Now, his argument about precedents might be valid if, say, someone suggested cutting emergency ambulance coverage or dental or eye care coverage from the health benefits package. These are, after all, essential elements of healthcare. But to keep cosmetic care over teachers strikes me as, well, a terrible idea.

But wait! There’s more!

It wasn’t the old, set in their ways, exact same lesson plan for the past 30 years, should probably be fired anyway teachers who got the boot. Oh, no! We couldn’t have that, now could we? We couldn’t possibly get rid of the teachers that it would make sense to get rid of anyway because that would violate the union’s policy of seniority (also known as “Last In, First Out” or LIFO). No, no–we fired the young, excited teachers who couldn’t wait to get back in the classroom and had all kinds of ideas for how to improve and innovate. We certainly wouldn’t want the children to learn anything, after all.

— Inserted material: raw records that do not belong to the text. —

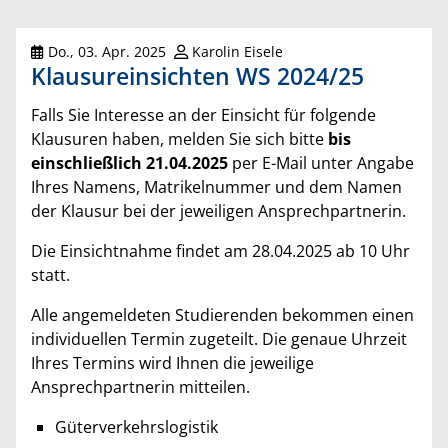
Do., 03. Apr. 2025
Karolin Eisele
Klausureinsichten WS 2024/25
Falls Sie Interesse an der Einsicht für folgende
Klausuren haben, melden Sie sich bitte
bis
einschließlich 21.04.2025
per E-Mail unter Angabe
Ihres Namens, Matrikelnummer und dem Namen
der Klausur bei der jeweiligen Ansprechpartnerin.
Die Einsichtnahme findet am 28.04.2025 ab 10 Uhr
statt.
Alle angemeldeten Studierenden bekommen einen
individuellen Termin zugeteilt. Die genaue Uhrzeit
Ihres Termins wird Ihnen die jeweilige
Ansprechpartnerin mitteilen.
Güterverkehrslogistik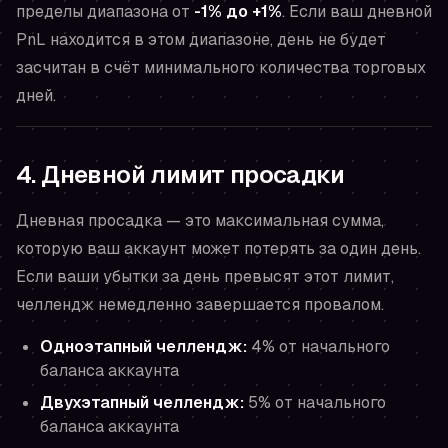
пределы диапазона от
-1% до +1%
. Если ваш дневной
PnL находится в этом диапазоне, день не будет
засчитан в счёт минимального количества торговых
дней.
4. Дневной лимит просадки
Дневная просадка — это максимальная сумма,
которую ваш аккаунт может потерять за один день.
Если ваши убытки за день превысят этот лимит,
челлендж немедленно завершается провалом.
Одноэтапный челлендж:
4% от начального
баланса аккаунта
Двухэтапный челлендж:
5% от начального
баланса аккаунта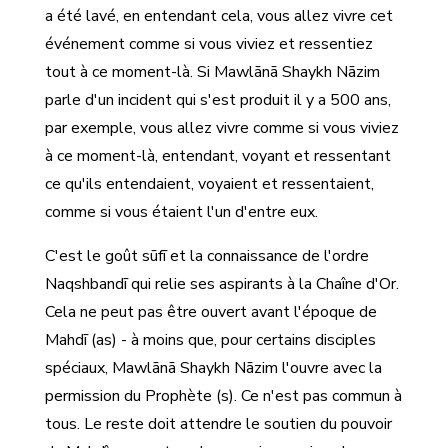
a été lavé, en entendant cela, vous allez vivre cet
événement comme si vous viviez et ressentiez
tout à ce moment-là. Si Mawlānā Shaykh Nāzim
parle d'un incident qui s'est produit il y a 500 ans,
par exemple, vous allez vivre comme si vous viviez
à ce moment-là, entendant, voyant et ressentant
ce qu'ils entendaient, voyaient et ressentaient,
comme si vous étaient l'un d'entre eux.
C'est le goût sūfī et la connaissance de l'ordre
Naqshbandī qui relie ses aspirants à la Chaîne d'Or.
Cela ne peut pas être ouvert avant l'époque de
Mahdī (as) - à moins que, pour certains disciples
spéciaux, Mawlānā Shaykh Nāzim l'ouvre avec la
permission du Prophète (s). Ce n'est pas commun à
tous. Le reste doit attendre le soutien du pouvoir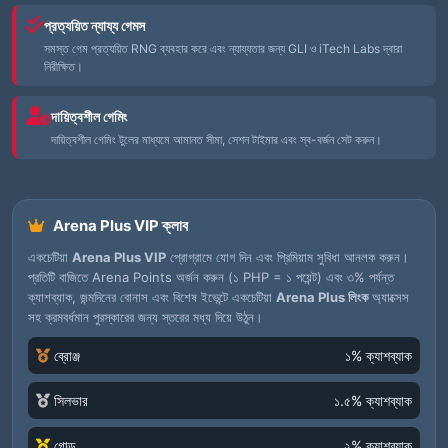
প্রত্যয়িত ন্যায্য গেমস
সমস্ত গেম প্রত্যয়িত RNG ব্যবহার করে এবং ন্যায্যতার জন্য GLI ও iTech Labs দ্বারা
নিরীক্ষিত।
দায়িত্বশীল গেমিং
দায়িত্বশীল গেমিং টুলের মাধ্যমে আমানত সীমা, সেশন টাইমার এবং স্ব-বর্জন সেট করুন।
Arena Plus VIP ক্লাব
একচেটিয়া
Arena Plus VIP
প্রোগ্রামে যোগ দিন এবং প্রিমিয়াম সুবিধা আনলক করুন।
প্রতিটি বাজিতে Arena Points অর্জন করুন (১ PHP = ১ পয়েন্ট) এবং ৩% পর্যন্ত
ক্যাশব্যাক, জন্মদিনের বোনাস এবং বিশেষ ইভেন্টে একচেটিয়া
Arena Plus লিংক
অ্যাক্সেস
সহ ক্রমবর্ধমান পুরস্কারের জন্য স্তরের মধ্য দিয়ে উঠুন।
ব্রোঞ্জ
১% ক্যাশব্যাক
সিলভার
১.৫% ক্যাশব্যাক
গোল্ড
২% ক্যাশব্যাক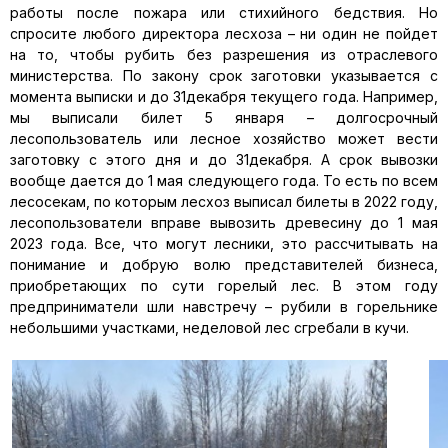
работы после пожара или стихийного бедствия. Но
спросите любого директора лесхоза – ни один не пойдет
на то, чтобы рубить без разрешения из отраслевого
министерства. По закону срок заготовки указывается с
момента выписки и до 31декабря текущего года. Например,
мы выписали билет 5 января – долгосрочный
лесопользователь или лесное хозяйство может вести
заготовку с этого дня и до 31декабря. А срок вывозки
вообще дается до 1 мая следующего года. То есть по всем
лесосекам, по которым лесхоз выписал билеты в 2022 году,
лесопользователи вправе вывозить древесину до 1 мая
2023 года. Все, что могут лесники, это рассчитывать на
понимание и добрую волю представителей бизнеса,
приобретающих по сути горелый лес. В этом году
предприниматели шли навстречу – рубили в горельнике
небольшими участками, неделовой лес сгребали в кучи.​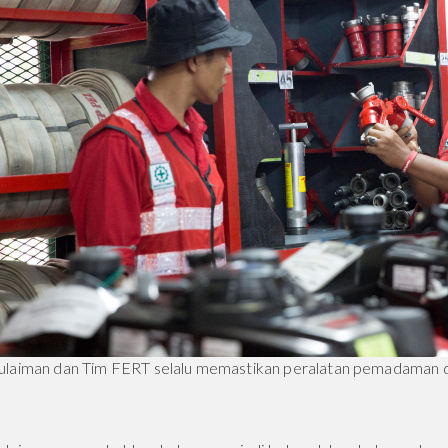
ulaiman dan Tim FERT selalu memastikan peralatan pemadaman 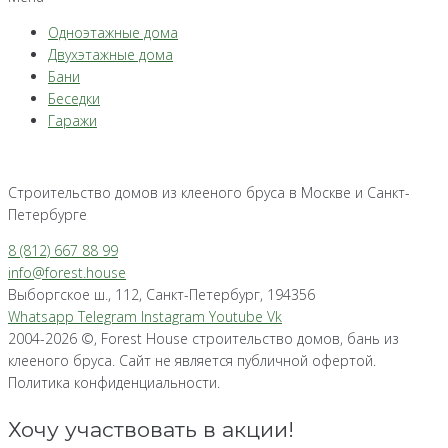
Одноэтажные дома
Двухэтажные дома
Бани
Беседки
Гаражи
Строительство домов из клееного бруса в Москве и Санкт-
Петербурге
8 (812) 667 88 99
info@forest.house
Выборгское ш., 112, Санкт-Петербург, 194356
Whatsapp
Telegram
Instagram
Youtube
Vk
2004-2026 ©, Forest House строительство домов, бань из
клееного бруса. Сайт не является публичной офертой.
Политика конфиденциальности.
Хочу участвовать в акции!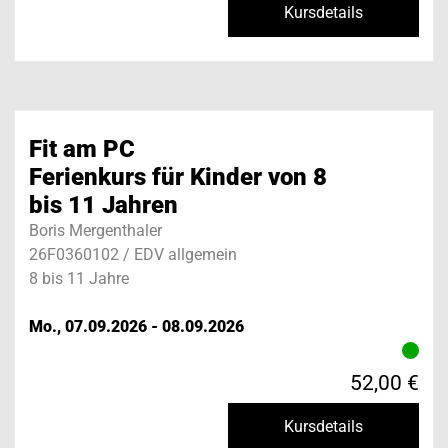
Kursdetails
Fit am PC
Ferienkurs für Kinder von 8
bis 11 Jahren
Boris Mergenthaler
26F0360102 / EDV allgemein
8 bis 11 Jahre
Mo., 07.09.2026 - 08.09.2026
52,00 €
Kursdetails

I’m not knocking older teachers in general. I have had some very old teachers and professors who have been incredible mentors and fantastic teachers. But when a school district’s graduation rate is at 50% (*cough*Buffalo*cough*), something’s out of whack with the way the oldies are running things

If you’re not mad enough yet, consider this: the overall graduation rate in Buffalo is 50%, but one Buffalo school, City Honors, boasts a grad rate of 100%….do the math. What does that mean for the rest of the schools?! And speaking of City Honors, let’s explore the logic behind the teachers that were laid off at that particular school in favor of keeping the cosmetic rider:

Of the seven teachers laid off at City Honors, four were crucial teachers in the International Baccalaureate (IB) curriculum, a pre-college qualification similar to the AP exams. Additionally, the layoffs left City Honors with no geometry teachers, no 9th grade english teachers, one 7th grade English teacher and one AP Lit teacher. In addition, four IB courses had to be dropped entirely due to the layoffs. If City Honors had thought that they could just train their remaining teachers to teach IB courses, they were wrong. It costs about $15,000 to train just one teacher for the IB curriculum, or about $60,000 to replace the teachers who were laid off. So…that’s probably not going to happen.

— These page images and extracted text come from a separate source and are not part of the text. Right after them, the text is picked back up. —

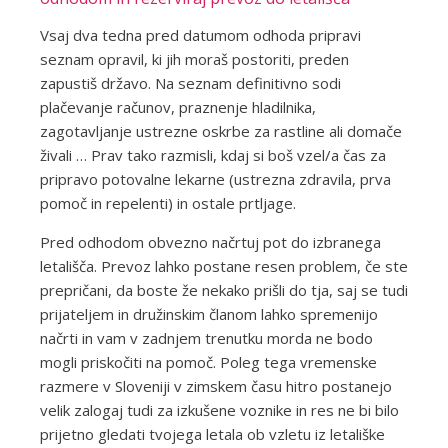
Vsaj dva tedna pred datumom odhoda pripravi
seznam opravil, ki jih moraš postoriti, preden
zapustiš državo. Na seznam definitivno sodi
plačevanje računov, praznenje hladilnika,
zagotavljanje ustrezne oskrbe za rastline ali domače
živali … Prav tako razmisli, kdaj si boš vzel/a čas za
pripravo potovalne lekarne (ustrezna zdravila, prva
pomoč in repelenti) in ostale prtljage.
Pred odhodom obvezno načrtuj pot do izbranega
letališča. Prevoz lahko postane resen problem, če ste
prepričani, da boste že nekako prišli do tja, saj se tudi
prijateljem in družinskim članom lahko spremenijo
načrti in vam v zadnjem trenutku morda ne bodo
mogli priskočiti na pomoč. Poleg tega vremenske
razmere v Sloveniji v zimskem času hitro postanejo
velik zalogaj tudi za izkušene voznike in res ne bi bilo
prijetno gledati tvojega letala ob vzletu iz letališke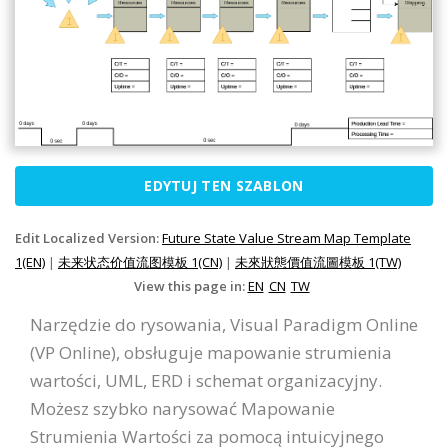
EDYTUJ TEN SZABLON
Edit Localized Version:
Future State Value Stream Map Template
1(EN)
|
未来状态价值流图模板 1(CN)
|
未來狀態價值流圖模板 1(TW)
View this page in:
EN
CN
TW
Narzędzie do rysowania, Visual Paradigm Online
(VP Online), obsługuje mapowanie strumienia
wartości, UML, ERD i schemat organizacyjny.
Możesz szybko narysować Mapowanie
Strumienia Wartości za pomocą intuicyjnego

Two girls from City Honors were, rightly, rather upset about this and wrote to a local newspaper. You can read their thoughts here:

These two girls outline very articulately what anyone who has ever experienced a truly wonderful teacher knows inherently: that a good teacher is worth so much more than the dollar amount of his salary or the marks his students get on their exams. What are we teaching the children of Buffalo by laying off the people that they look up to and relate to?

Since the time the girls’ letter was written, some of the laid off teachers in Buffalo have been reinstated. There are still a great many, however, who watched first day of school begin today with a heavy heart. No doubt they will be missed by their students and colleagues. I can only hope that students continue to stand up for their teachers and demand a higher quality of education in Buffalo schools.

To teachers who were forced to stay home from school today, my thoughts and prayers are with you, and I can only hope that you are back in your classrooms soon.